Daily Archives: 11/5/2002

And another thing.

This is why I need a blog, or something. The web page requires so much work to write twice in one day! I would get some kind of blog script going, but I have a very limited hosting plan…

I am so frustrated with work.

Honestly, I feel like I need a 12-step program to deal with El Bosso!

Here’s a constantly repeating scenario:

I’m on my way somewhere: the printer, the bathroom, obviously I’m GOING somewhere, b/c I’m walking pretty fast and purposefully. He’ll holler out of his office “Karina!” so I’ll stop by. He will be ON THE PHONE, with Someone, and will be talking about some aspect of the project that a task manager under him has directed this someone to work on. He will get upset, b/c he doesn’t know exactly what’s going on, and the task manager isn’t immediately reachable, and Someone has called El B with a question. He will start sighing loudly, sometimes pounding on his desk, and flipping furiously through the report in question. He will start making rhetorical statements about how x should have been done, and y should have been done, and everyone has known about this since z happened. He won’t listen to anything I or Someone has to say, because he’s too busy explaining how this is entirely Task Manager’s fault, because he (El B) was very explicit in his direction, and nothing has been done, or it’s all been done wrong, or it all seems to not be done or to have been done wrong. He will talk over us. He will roll his eyes. But it doesn’t help! It doesn’t help at all!

.....

Written exercise A = Reproduce the blog entry above about frustration with a boss in full, without any changes.

Records for the task =

.....

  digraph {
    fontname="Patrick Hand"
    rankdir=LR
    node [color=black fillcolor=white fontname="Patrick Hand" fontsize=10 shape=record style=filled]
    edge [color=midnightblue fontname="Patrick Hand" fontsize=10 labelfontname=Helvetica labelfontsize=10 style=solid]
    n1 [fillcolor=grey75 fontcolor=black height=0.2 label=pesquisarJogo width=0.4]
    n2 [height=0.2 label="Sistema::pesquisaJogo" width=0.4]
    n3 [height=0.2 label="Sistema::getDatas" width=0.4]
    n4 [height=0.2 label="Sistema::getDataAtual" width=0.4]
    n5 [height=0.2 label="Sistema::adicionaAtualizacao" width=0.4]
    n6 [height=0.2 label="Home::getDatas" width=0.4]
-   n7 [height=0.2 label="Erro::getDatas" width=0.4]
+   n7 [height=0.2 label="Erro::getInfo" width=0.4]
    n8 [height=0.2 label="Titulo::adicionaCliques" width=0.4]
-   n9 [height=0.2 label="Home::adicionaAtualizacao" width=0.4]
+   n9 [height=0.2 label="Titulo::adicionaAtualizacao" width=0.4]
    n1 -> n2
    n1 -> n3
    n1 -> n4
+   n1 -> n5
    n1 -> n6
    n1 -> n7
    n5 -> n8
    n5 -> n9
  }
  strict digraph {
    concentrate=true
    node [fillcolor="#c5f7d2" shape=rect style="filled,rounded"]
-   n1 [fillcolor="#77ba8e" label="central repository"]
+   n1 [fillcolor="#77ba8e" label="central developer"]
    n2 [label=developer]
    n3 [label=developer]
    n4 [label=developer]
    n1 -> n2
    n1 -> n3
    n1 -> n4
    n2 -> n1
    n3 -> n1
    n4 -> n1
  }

.....

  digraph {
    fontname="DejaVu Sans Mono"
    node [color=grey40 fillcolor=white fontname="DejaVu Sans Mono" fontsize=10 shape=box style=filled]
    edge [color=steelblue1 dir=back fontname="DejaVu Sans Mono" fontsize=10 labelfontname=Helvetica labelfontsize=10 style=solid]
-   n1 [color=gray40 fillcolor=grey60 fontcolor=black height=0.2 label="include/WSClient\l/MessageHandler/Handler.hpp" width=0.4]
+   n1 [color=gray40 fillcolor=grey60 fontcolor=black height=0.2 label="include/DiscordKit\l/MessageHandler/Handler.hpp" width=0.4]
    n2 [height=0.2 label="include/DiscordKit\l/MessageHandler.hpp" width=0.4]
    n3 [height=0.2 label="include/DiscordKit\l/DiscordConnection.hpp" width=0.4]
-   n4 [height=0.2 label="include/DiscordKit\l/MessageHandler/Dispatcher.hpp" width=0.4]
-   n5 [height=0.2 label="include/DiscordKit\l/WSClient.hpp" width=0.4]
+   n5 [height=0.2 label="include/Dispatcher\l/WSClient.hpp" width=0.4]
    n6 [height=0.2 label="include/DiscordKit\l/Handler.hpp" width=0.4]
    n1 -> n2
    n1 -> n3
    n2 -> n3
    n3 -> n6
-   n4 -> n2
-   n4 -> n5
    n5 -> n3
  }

.....

Written exercise B = Pull out every line of the rows that contains the string "white".

Task answer A =
Daily Archives: 11/5/2002

And another thing.

This is why I need a blog, or something. The web page requires so much work to write twice in one day! I would get some kind of blog script going, but I have a very limited hosting plan…

I am so frustrated with work.

Honestly, I feel like I need a 12-step program to deal with El Bosso!

Here’s a constantly repeating scenario:

I’m on my way somewhere: the printer, the bathroom, obviously I’m GOING somewhere, b/c I’m walking pretty fast and purposefully. He’ll holler out of his office “Karina!” so I’ll stop by. He will be ON THE PHONE, with Someone, and will be talking about some aspect of the project that a task manager under him has directed this someone to work on. He will get upset, b/c he doesn’t know exactly what’s going on, and the task manager isn’t immediately reachable, and Someone has called El B with a question. He will start sighing loudly, sometimes pounding on his desk, and flipping furiously through the report in question. He will start making rhetorical statements about how x should have been done, and y should have been done, and everyone has known about this since z happened. He won’t listen to anything I or Someone has to say, because he’s too busy explaining how this is entirely Task Manager’s fault, because he (El B) was very explicit in his direction, and nothing has been done, or it’s all been done wrong, or it all seems to not be done or to have been done wrong. He will talk over us. He will roll his eyes. But it doesn’t help! It doesn’t help at all!

Task answer B =
    node [color=black fillcolor=white fontname="Patrick Hand" fontsize=10 shape=record style=filled]
    node [color=grey40 fillcolor=white fontname="DejaVu Sans Mono" fontsize=10 shape=box style=filled]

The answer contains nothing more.